За бревенчатым мостом Франсуа остановил босоногий крестьянин с огромной дубиной.
— Здесь владения господина де Кайерака. Уплатите денье.
— Как ты сказал? Уж не того ли господина де Кайерака сеньора Марбуэ?
— Того самого.
— Постой, приятель, да ведь я его давно ищу, уж и забыл, сколько лет, чтоб передать письмецо от славного господина де Лонэ. Сними-ка с меня короб. О пресвятая дева, как тяжело быть ослом хотя бы раз в неделю! Где же письмо? Ага, вот оно. Так ты говоришь, что со своих гостей сеньор тоже берет мостовщину?
— Ну, ежели гость, тогда оно…
— Нет, если ты настаиваешь… — Франсуа отдал денье, добавил еще одно. — А что это за дама проехала на муле?
— Племянница нашего господина.
— Что же, она молода?
— Ей семнадцать, но она уже вдова.
Перед воротами замка Вийона снова остановили — на этот раз латник, которому от жары лень было даже спрашивать, — он просто преградил дорогу копьем.
— Скажи сеньору, что у меня письмо от господина де Лонэ.
Стражник поднял копье, пропуская Франсуа под арку ворот. Должно быть, когда-то замок окружала стена, но сейчас остались ворота и две башни, которые не могли защитить обитателей замка. Да и сам замок был чуть больше башни. Сумрачный горбатый коридор привел наконец в зал, выложенный булыжником, как парижская мостовая. Громадные балки поддерживали свод, почерневший от копоти факелов, вставленных в кольца, вмурованные в стены. Окна, забранные толстыми решетками, едва пропускали свет. В стенах зала виднелись двери, и Франсуа, подумав, выбрал ту, что вела прямо, и едва не поплатился жизнью — в створку вонзилась тяжелая стрела. Из ниши вышел человек с опущенным луком и спокойно вытащил стрелу, дрожащую над плечом Вийона.

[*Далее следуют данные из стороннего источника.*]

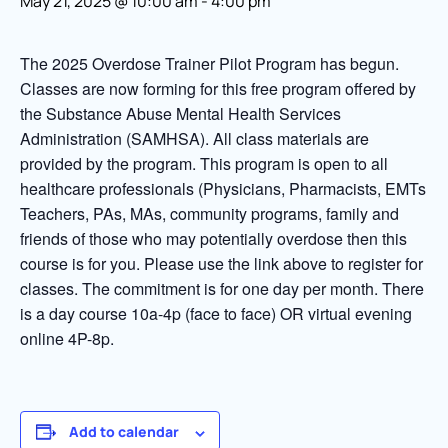
May 21, 2025 @ 10:00 am
-
4:00 pm
The 2025 Overdose Trainer Pilot Program has begun.
Classes are now forming for this free program offered by
the Substance Abuse Mental Health Services
Administration (SAMHSA). All class materials are
provided by the program. This program is open to all
healthcare professionals (Physicians, Pharmacists, EMTs
Teachers, PAs, MAs, community programs, family and
friends of those who may potentially overdose then this
course is for you. Please use the link above to register for
classes. The commitment is for one day per month. There
is a day course 10a-4p (face to face) OR virtual evening
online 4P-8p.
Add to calendar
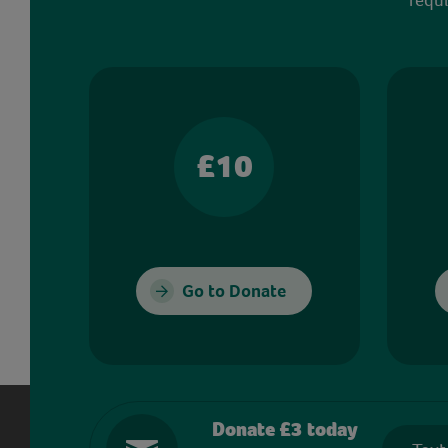
£10
Go to Donate
Donate £3 today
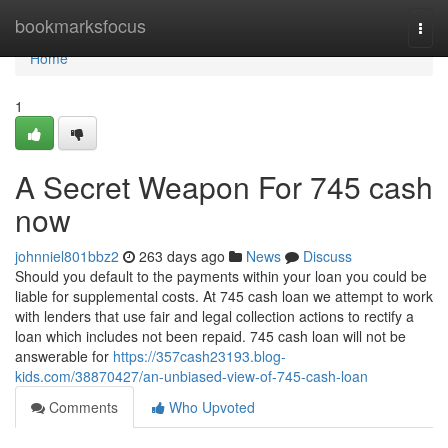
Home
bookmarksfocus
Togg
navi
Home
1
A Secret Weapon For 745 cash
now
johnniel801bbz2
263 days ago
News
Discuss
Should you default to the payments within your loan you could be
liable for supplemental costs. At 745 cash loan we attempt to work
with lenders that use fair and legal collection actions to rectify a
loan which includes not been repaid. 745 cash loan will not be
answerable for
https://357cash23193.blog-
kids.com/38870427/an-unbiased-view-of-745-cash-loan
Comments
Who Upvoted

— Обычно сюда в это время никто не входит, ибо я укрепляю руку, и, смею вас уверить, сударь, она тверда, как прежде.
— Я могу это засвидетельствовать перед кем угодно. Господин де Лонэ говорил мне, что в этом замке живет отважный рыцарь сеньор Марбуэ господин Гюго де Кайерак.
— О, вы знакомы с де Лонэ! Он здоров?
— Ручаюсь, он здоровее трех таких, как я. А вот и письмо.
Сеньор Марбуэ громко прочитал слова привета и просьбу радушно встретить мэтра Франсуа Вийона.
— Давно в моем дворце не собиралось столько гостей. Мартин! — Вошел крестьянин с алебардой. — Проводи мессира в Родосский зал.